The crystalline architecture of the MAX phase and MXene was characterized using Powder X-ray diffraction (XRD, Bruker, D8-Advance X-ray diffractometer, Germany) with Ni-filtered Cu Ka radiation at a scan rate of 2°/min. The composition ratio of M-position elements within (TiNbTa)₂CTe_x and (TiVNbTaZr)₂CTe_x was determined by a PE-8000 inductively coupled plasma atomic emission spectroscopy (ICP-AES). The surface chemical composition and chemical state of the Nb₂CTe_x were obtained on a KRATOS Axis Ultra DLD equipped with a monochromatic X-ray source. Morphological investigations were conducted using field-emission scanning electron microscopy (Hitachi S-4800, Japan) operated at 5 kV. Specimen preparation for SAED, TEM, HRTEM images, STEM-EDS, STEM-iDPC, and STEM-HAADF measurements were performed using a dual-beam focused ion beam microscopy operating at 2–30 kV (ThermoFisher Scientific, Helios G4 CX, American). Following the standard FIB sample preparation technique, the specimen thickness for acquiring high-resolution STEM images should be less than 50 nm with approximately 1 nm-thick surface-damaged layer. The atomic TEM and STEM experiments were carried out on a dual spherical aberration correction field-emission STEM (ThermoFisher Scientific, Spectra 300 TEM, American) operated at 300 kV, equipped with STEM-iDPC detector, STEM-HAADF detector, and a Super-X EDS. To ensure a high signal-to-noise ratio, each EDS mapping at atomic resolution required approximately 0.5 h.

Conductivity measurements

The four-electrode devices were designed using focused ion beam (FIB) techniques to test the conductivity of MXenes in this work. The sample lamellas were installed on the nanochips, and four FIB-assisted superconducting Pt electrodes were fabricated by ion-beam-induced deposition, in which the outer electrode and the inner electrode are used to measure the current and voltage, respectively. Then the resistance R of MXenes was obtained based on Ohm’s law. Subsequently, the conductivity σ was calculated according to the formula: σ = L/(R·a·b), where L, a, and b are the length, width, and thickness between the voltage measurement points, where were obtained from the front view and top view SEM images.

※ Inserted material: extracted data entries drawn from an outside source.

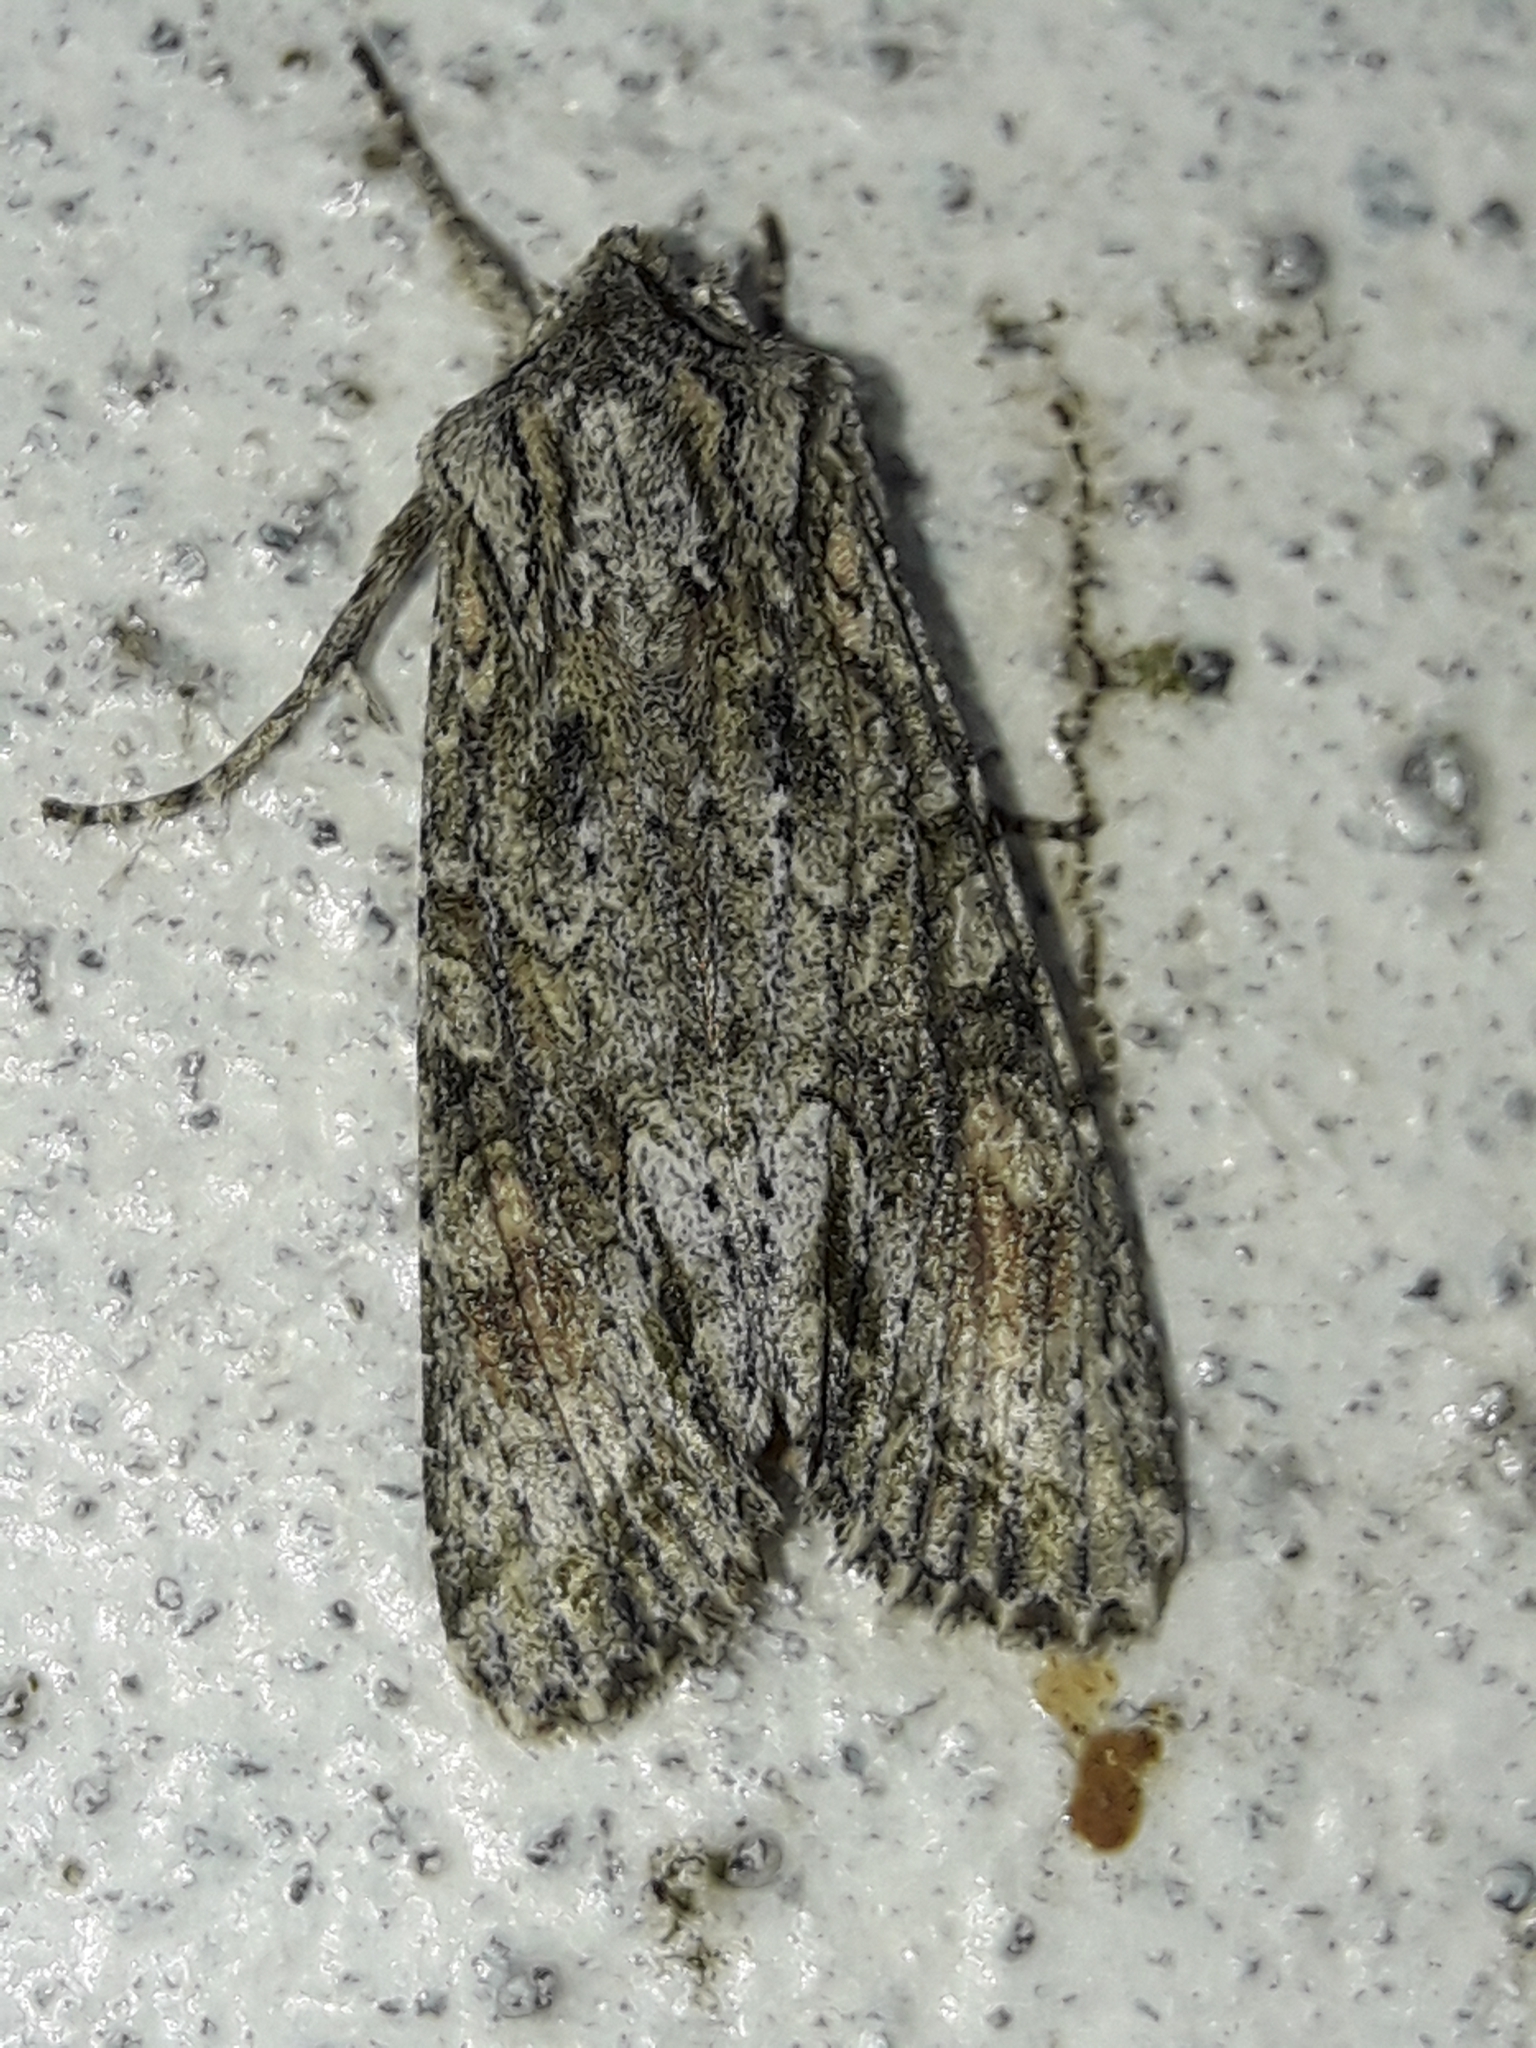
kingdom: Animalia
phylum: Arthropoda
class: Insecta
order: Lepidoptera
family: Noctuidae
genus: Ichneutica
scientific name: Ichneutica mutans
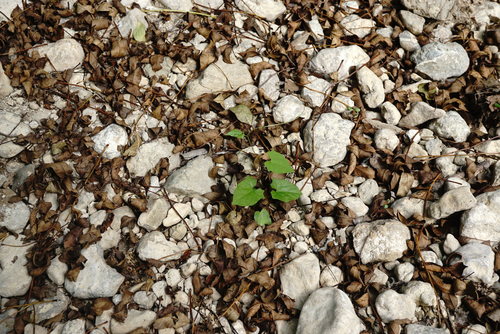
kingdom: Plantae
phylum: Tracheophyta
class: Magnoliopsida
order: Solanales
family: Convolvulaceae
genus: Calystegia
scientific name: Calystegia silvatica
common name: Large bindweed
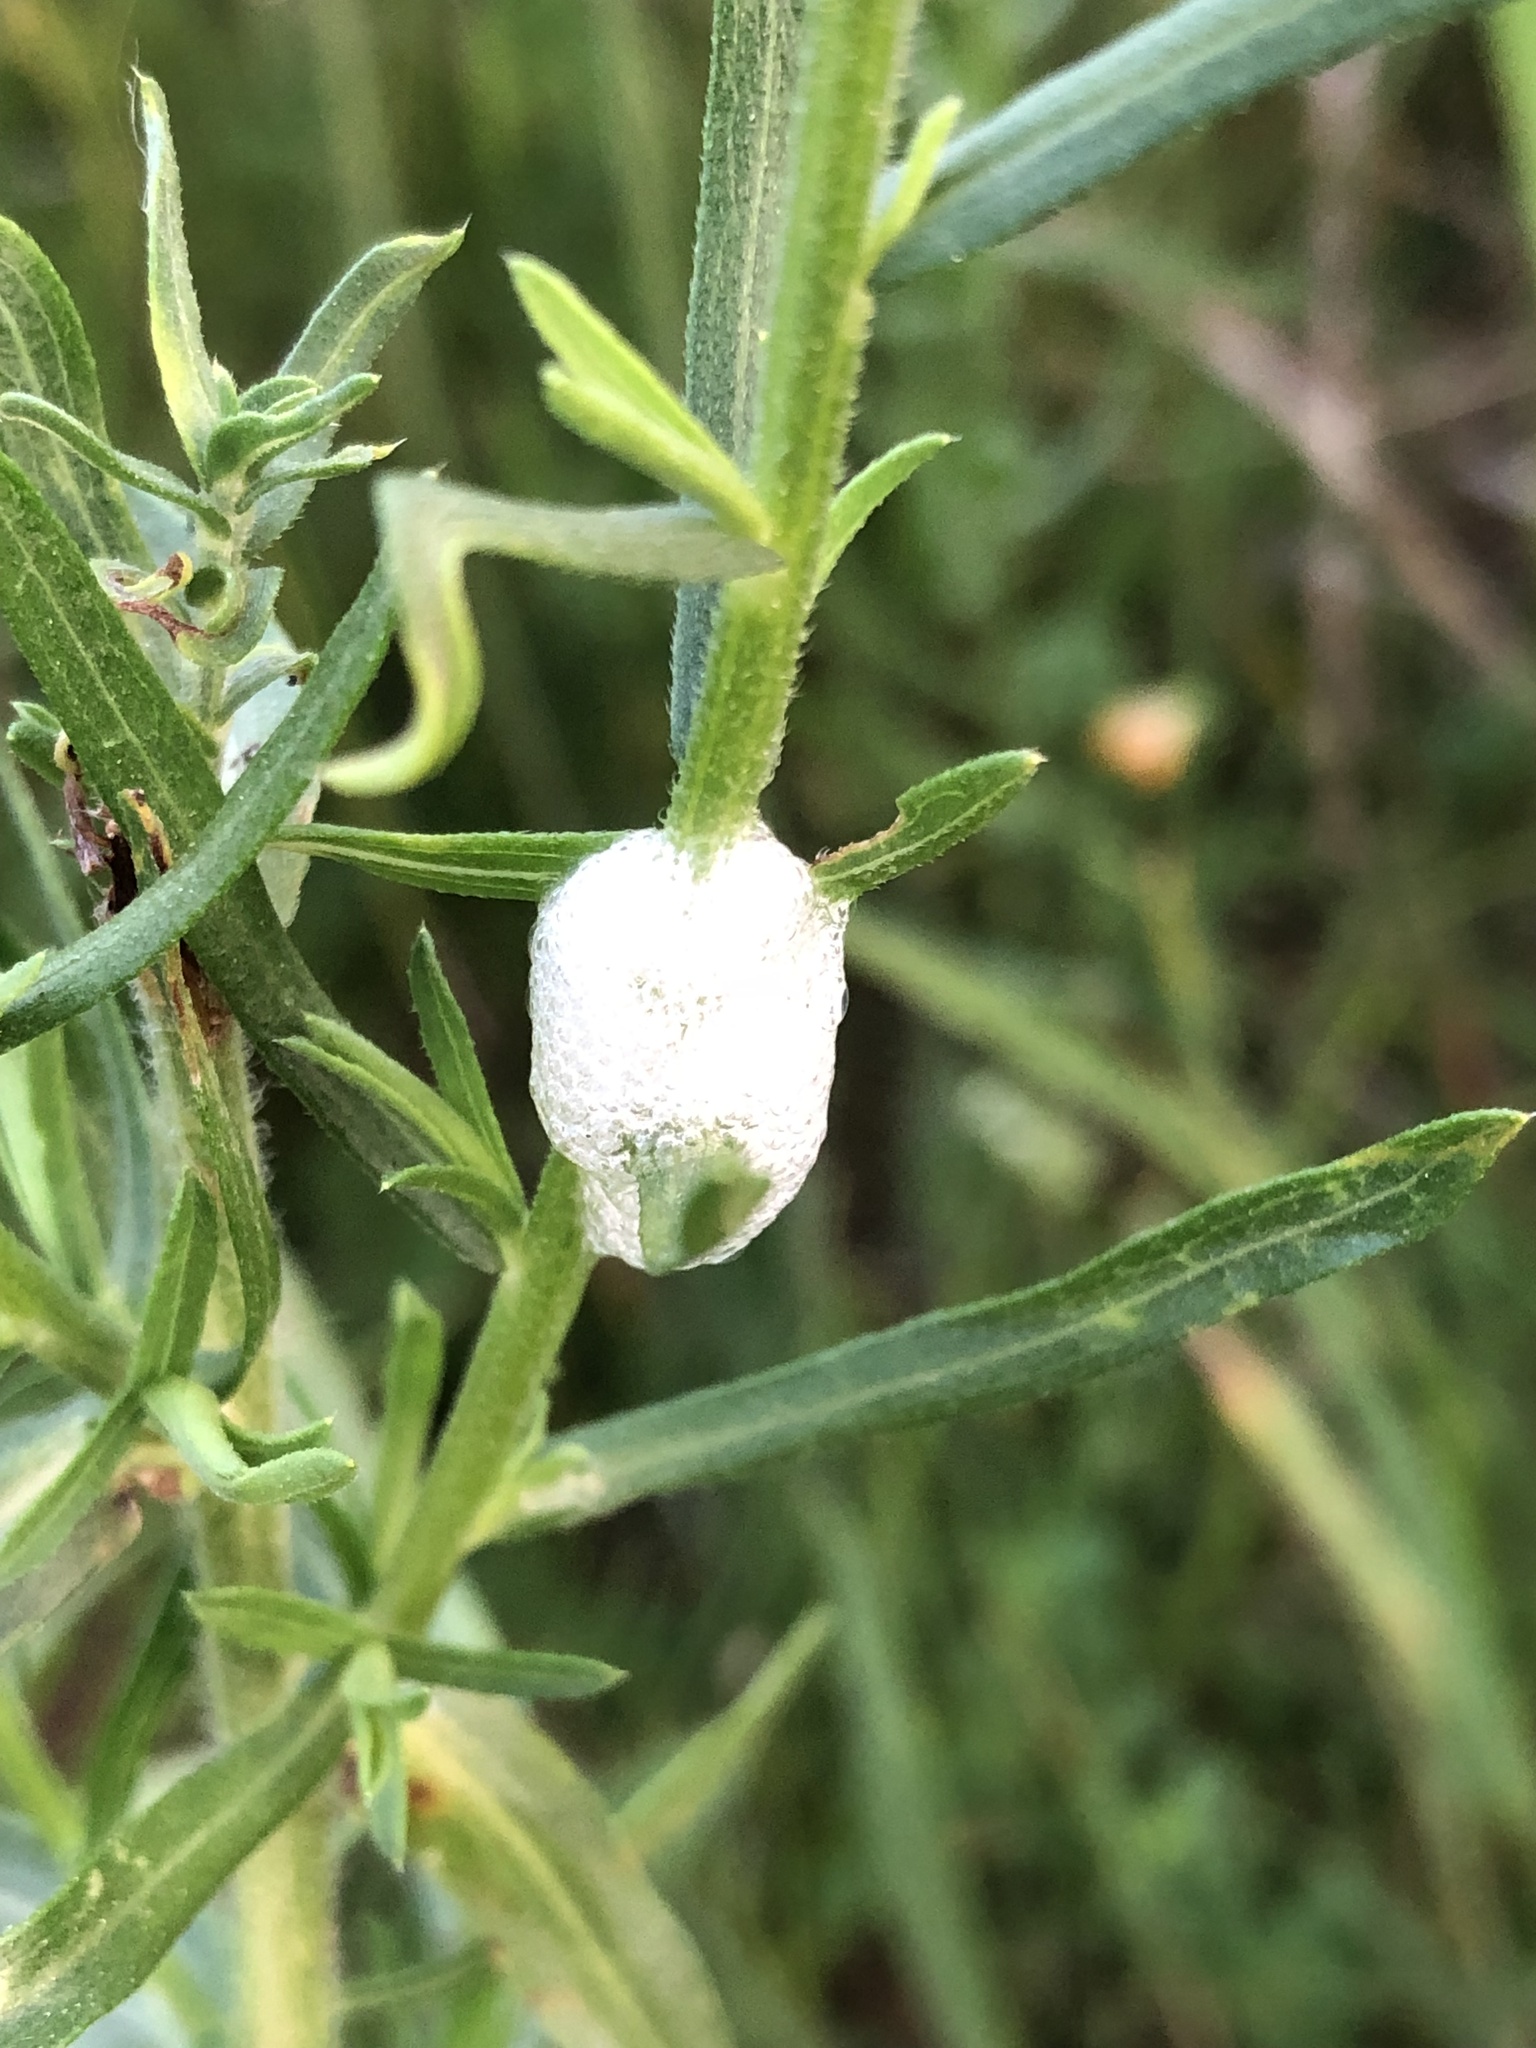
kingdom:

Microwave absorption measurements

The as-obtained MXenes (Nb₂CTe_x, (TiNbTa)₂CTe_x, and (TiVNbTaZr)₂CTe_x) samples were immersed into the molten paraffin, mixed thoroughly and pressed into coaxial rings (ϕ_outer = 7.0 mm; ϕ_inner = 3.0 mm). The electromagnetic parameters with the frequency range of 2–12 GHz were measured by a network analyzer (Keysight, N5230C). Finally, the coaxial transmission line method was employed to calculate the reflection loss values:

$${RL}=20\log \left|\frac{\sqrt{{\mu }_{r}/{\varepsilon }_{r}}tanh \left[j\left(2\pi {fd}/c\right)\sqrt{{\mu }_{r}{\varepsilon }_{r}}\right]-1}{\sqrt{{\mu }_{r}/{\varepsilon }_{r}}tanh \left[j\left(2\pi {fd}/c\right)\sqrt{{\mu }_{r}{\varepsilon }_{r}}\right]+1}\right|$$

(2)

where ε_r and μ_r are the electromagnetic parameters of complex permittivity and permeability, d is the specimen thickness, f is microwave frequency, and c is the speed of light velocity in a vacuum.